Render every line of the entries below as one numbered list, skipping blank lines and leaving out the pictures.

--- Start Given data ---

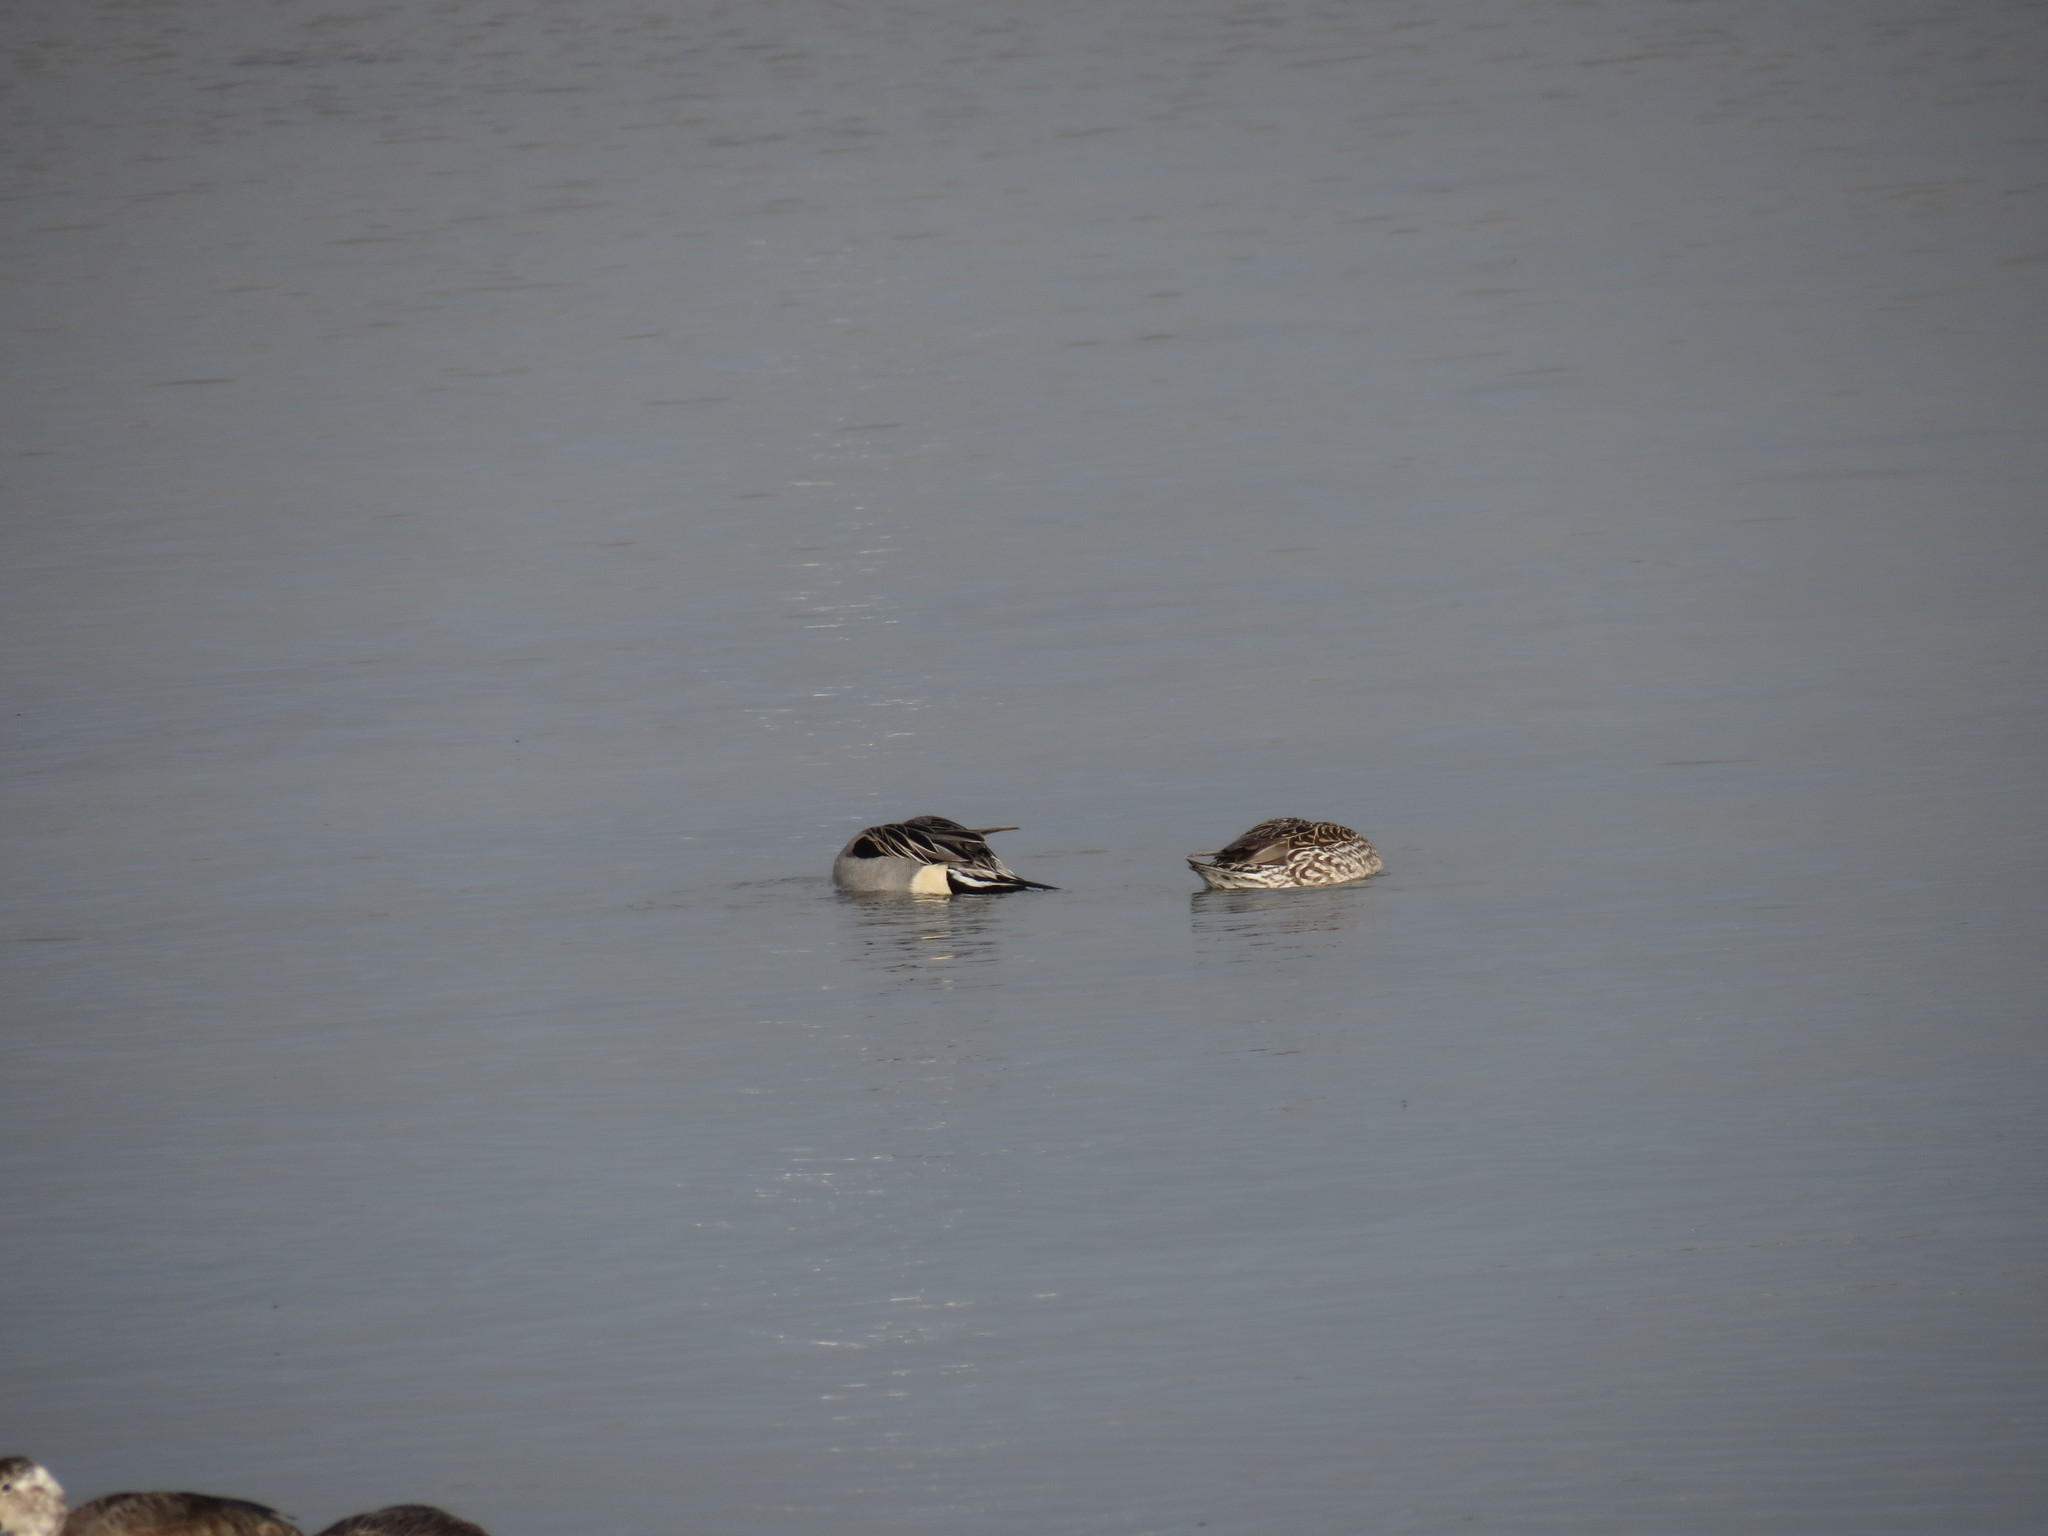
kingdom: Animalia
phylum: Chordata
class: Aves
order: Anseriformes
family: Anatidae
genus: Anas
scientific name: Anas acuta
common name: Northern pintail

--- End Given data ---

» Exercise answer
1. kingdom: Animalia
2. phylum: Chordata
3. class: Aves
4. order: Anseriformes
5. family: Anatidae
6. genus: Anas
7. scientific name: Anas acuta
8. common name: Northern pintail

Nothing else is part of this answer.